[Source extract]
All of this said, I am more excited about reading Sprawl than I have been about any other urban policy book for quite some time. It’s an extremely smart analysis of the issue from a perspective that is woefully underrepresented in contemporary conversation. I’m very much looking forward to writing up the next installment.

The Blog in Brief

Cleaning out my Feedly “Saved for Later” folder:

1. I take issue with two recent Greater Greater Washington posts.

First, I’m not actually sure I agree with either the framing or substance of this post about BRT. Maybe it helps for planners or self-defined urbanists to think of BRT as a collection of features, rather than a package, but I think that’s just confusing for the public at large, and it makes it way easier for cities to “cheapen the brand,” as it were, by calling something “BRT” that’s really just signal prioritization or some such tinkering. If I were the head of a transit authority, or a think tank, or writing an influential blog, I think I would try to promote the idea that BRT is, in fact, a package of features that together deliver about as good a transportation service as you can get without actually putting vehicles either underground or on an elevated structure, way cheaper than any train technology. The CTA has stumbled around on this, but eventually found its way to my position: its Jeffery Jump line, which has half-mile stations but dedicated lanes only in peak direction during rush hour and no pre-paid stations, was initially billed as BRT, but now CTA officials take pains to call it “BRT light.” Good on them for that.

GGW also writes:

Even worse is what happens when all the tools in the box are used at the same time—what enthusiasts laud as the “gold standard” that resembles a “subway in the street.” If buses are to carry subway-like passenger volumes, traffic lights and pedestrians can’t get in the way. Gold-standard BRT becomes an interstate-like highway through the city, what urbanists have been fighting since the 1960s.

Except that virtually nowhere in the U.S. are any bus lines likely to carry “subway-like passenger volumes.” The demand just isn’t there; even in Chicago, the Ashland BRT is only likely to carry around 45,000 people a day. But, yes, BRT does require relatively wide avenues with relatively fast-moving traffic. That’s a feature, not a bug. If we choke crosstown surface transportation, we’re reducing people’s access to the amenities, jobs, and other people that are the very raison d’etre of big cities. Not every street in a major city can be optimized for pedestrians with narrow, traffic-calming dimensions.

The other GGW post that made me go “huh?” is this one, claiming that what the DC Metro really needs is to visually differentiate its stations by taking a cue from LA, which does things like put fake palm trees and film reels at its Hollywood station. Supposedly this is because a) people can’t tell one station from the other, which is making them confused, and b) subway stations should be bright and colorful to reflect the joy that is life.

A + B = yuck

lasubway

A + B = yuck

But look: visual cues like palm trees will only register with people who know to associate that with a given station, and those people will already know how to get around. Everyone else is going to take way longer to go through the thought process Giant Fake Film Reel –> We Must Be At Hollywood than they would to just read a sign that said, “Hollywood,” or listen to the driver say, “This is Hollywood.” And as for aesthetics – well, yes, the Moscow subway is truly a subterranean palace, and although I’ve never been there, it looks like LA is doing a good job making their stations inviting, too, in a very different way. But ideas like painting Harry Weese’s honeycombed ceilings blue or orange according to the line that runs there just make me want to gag. It’s a matter of taste, of course, but DC has what is recognized by a good number of people to be one of the most architecturally significant subways in the world. The people who think its aesthetics are grim are unlikely to be swayed by a coat of paint, and they would be right. Make the lights brighter and add signage, if necessary. Don’t try to make it something it can’t be.
[/Source extract]
[Material shown]
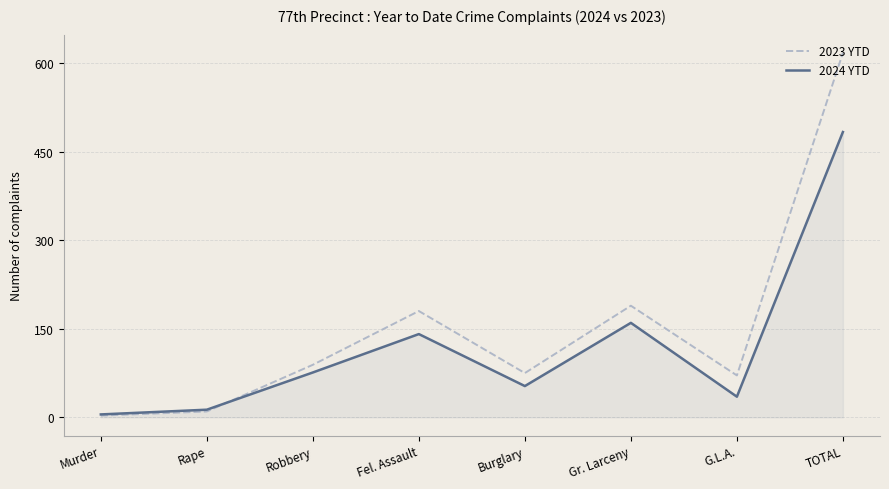

At Burglary, list the series in order from smallest to largest.

2024 YTD, 2023 YTD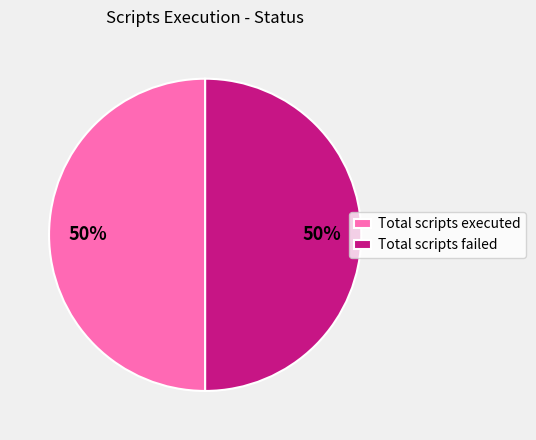

What percentage is the Total scripts executed slice, to the nearest percent?

50%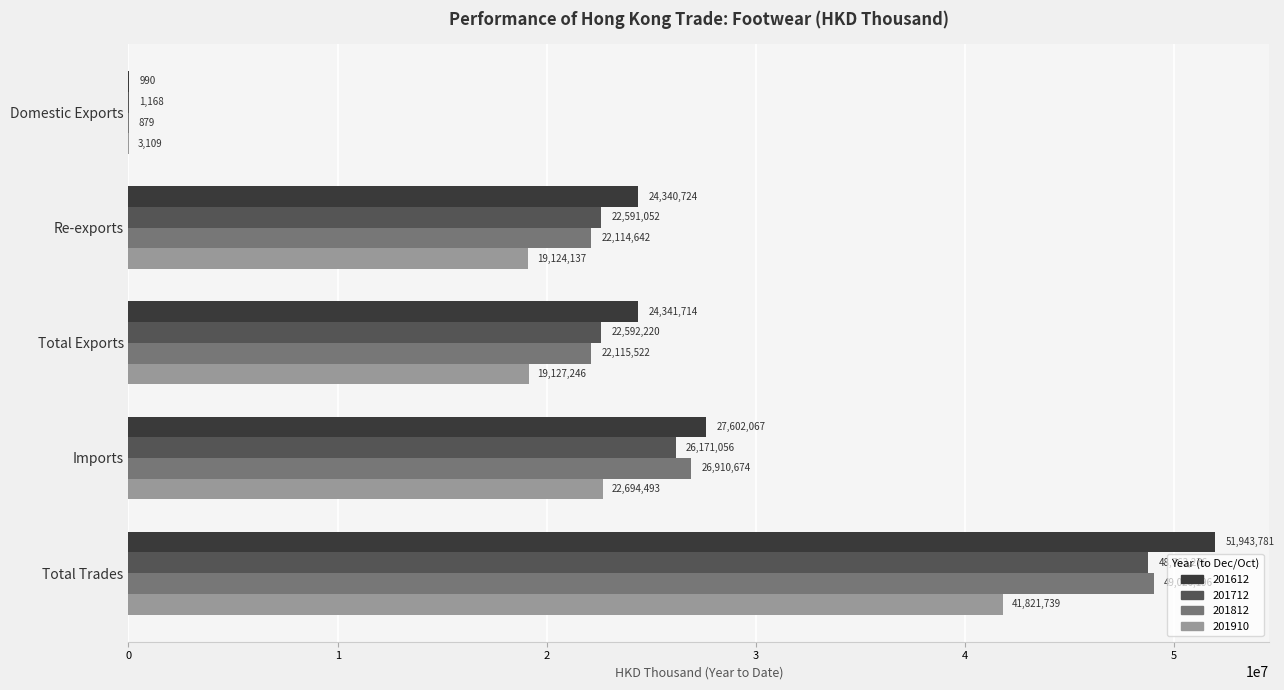

Which label corresponds to the largest value in the chart?

Total Trades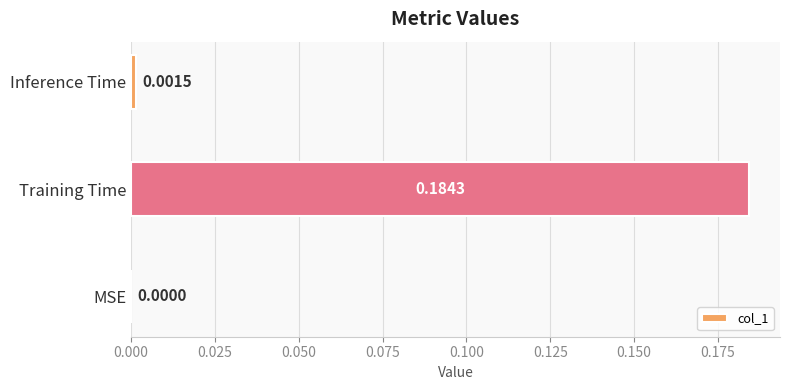

Are the bars horizontal?

Yes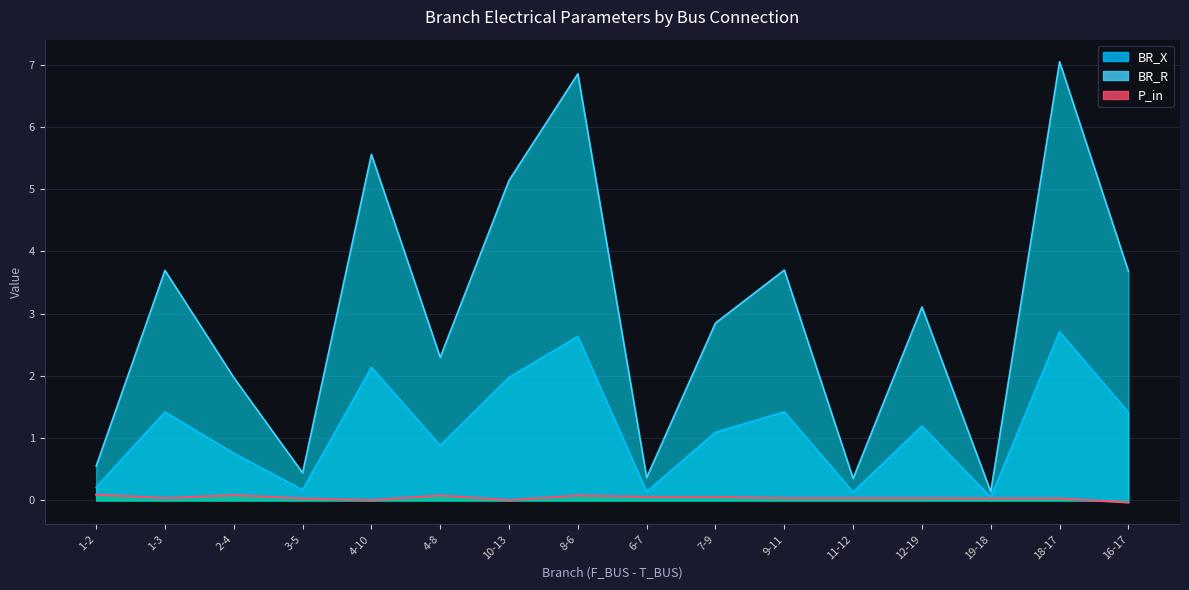

Reading left to right, transcribe all the data shown in this chart.

BR_R: 1-2=0.6	1-3=3.7	2-4=2.0	3-5=0.4	4-10=5.6	4-8=2.3	10-13=5.1	8-6=6.9	6-7=0.4	7-9=2.8	9-11=3.7	11-12=0.4	12-19=3.1	19-18=0.1	18-17=7.0	16-17=3.7
BR_X: 1-2=0.2	1-3=1.4	2-4=0.8	3-5=0.2	4-10=2.1	4-8=0.9	10-13=2.0	8-6=2.6	6-7=0.1	7-9=1.1	9-11=1.4	11-12=0.1	12-19=1.2	19-18=0.1	18-17=2.7	16-17=1.4
P_in: 1-2=0.1	1-3=0.0	2-4=0.1	3-5=0.0	4-10=0.0	4-8=0.1	10-13=0.0	8-6=0.1	6-7=0.1	7-9=0.1	9-11=0.0	11-12=0.0	12-19=0.0	19-18=0.0	18-17=0.0	16-17=-0.0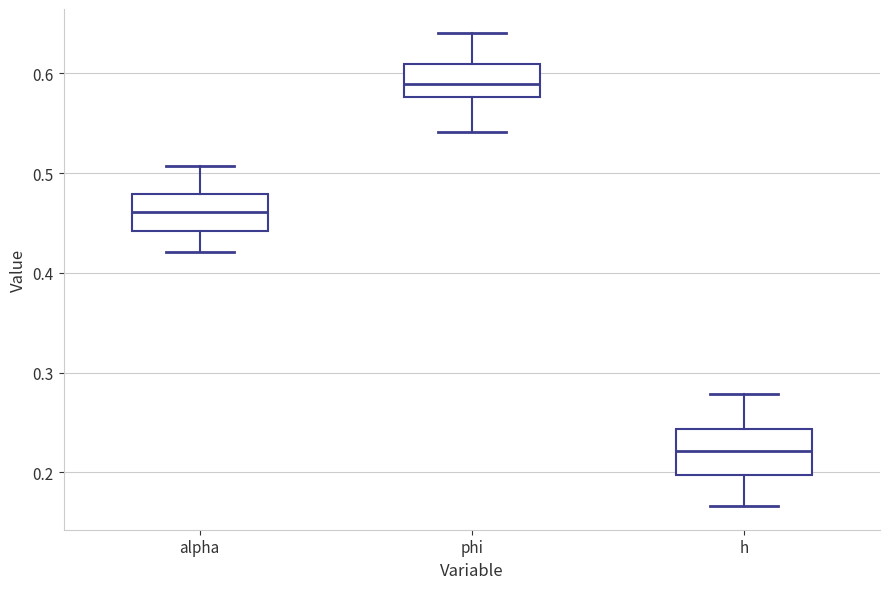

Reading left to right, read every box against the y-axis: the position of its median line, the range the box covers, and the ends of its whiskers. The values are not printed on the chart, so give them approximately, as read against the axis.

alpha: median 0.46, box 0.44 to 0.48, whiskers 0.42 to 0.51
phi: median 0.59, box 0.58 to 0.61, whiskers 0.54 to 0.64
h: median 0.22, box 0.20 to 0.24, whiskers 0.17 to 0.28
[/Material shown]
__Work request__.
According to the blog post, why would visual cues such as fake palm trees fail to help riders figure out which station they are at? Answer in one to three sentences. The entries have no connection to the blog post.

__Written reply__.
Such cues register only with people who already link them to a particular station, and those people already know how to get around. Everyone else would take longer to reason from a cue like a giant fake film reel to the station's name than to read a sign saying "Hollywood" or hear the driver announce it.